The world of the dead is returning,

over the earth I see them coming,

our dead drive before them

elk and deer and herds of buffalo,

as the Father has promised.

Near dawn in my last vision I was with Crazy Horse and his daughter & we played with her toys on the burial platform & the sky was thick with birds. He told me not to take the cacti again which troubled me into consciousness . . . .

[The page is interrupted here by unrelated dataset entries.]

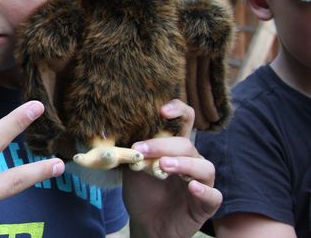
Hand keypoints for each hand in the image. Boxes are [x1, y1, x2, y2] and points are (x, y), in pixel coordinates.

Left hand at [122, 99, 221, 237]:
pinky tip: (191, 187)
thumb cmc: (143, 192)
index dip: (178, 110)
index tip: (161, 111)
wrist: (147, 223)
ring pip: (203, 166)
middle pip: (186, 145)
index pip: (185, 121)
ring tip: (163, 166)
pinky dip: (204, 189)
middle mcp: (191, 161)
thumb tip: (120, 135)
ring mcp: (201, 181)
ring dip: (183, 163)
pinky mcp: (206, 204)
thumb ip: (132, 152)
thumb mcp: (132, 169)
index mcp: (174, 148)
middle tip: (142, 150)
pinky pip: (213, 194)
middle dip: (164, 145)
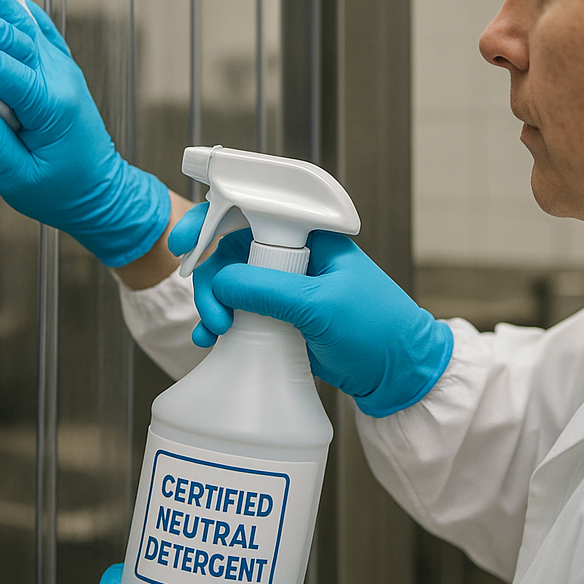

As a missionary of the Wesleyan Methodists, a sect that forbade dancing, Northridge now began seven months of dancing, and the ingestion of the cactus whenever his spirits flagged or whenever it was available, or so he wrote later—there are no journal entries until a month after Wounded Knee when he had traveled to the homestead with his wife and son. He had been brought to his senses by a grotesque event: When he arrived late on the scene of the massacre at Wounded Knee with Black Elk and twenty warriors, Black Elk had instructed him to stay well back from the gunfire. Northridge later reflected that Black Elk's sense of the appropriate never left him, and he wouldn't allow Northridge, who was ill with pneumonia, to offer himself up in this manner. Consequently, Northridge watched the cessation of rifle fire for a few minutes through his telescope, which then caught the dozen or so small children, none of them over five, emerging birdlike from a covert, thinking the battle was over. All of the children were sliced to ribbons by the resumption of fire, so light in their bodies that the bullets sent them rolling and tumbling down the hill toward their dead parents. After the “battle” Northridge was arrested by the army during his maddened efforts to bandage back together what was left of these children. He was incarcerated, then put under medical care, then released on orders by General Miles under the condition that he not return to the Dakotas or make further contact with the Sioux.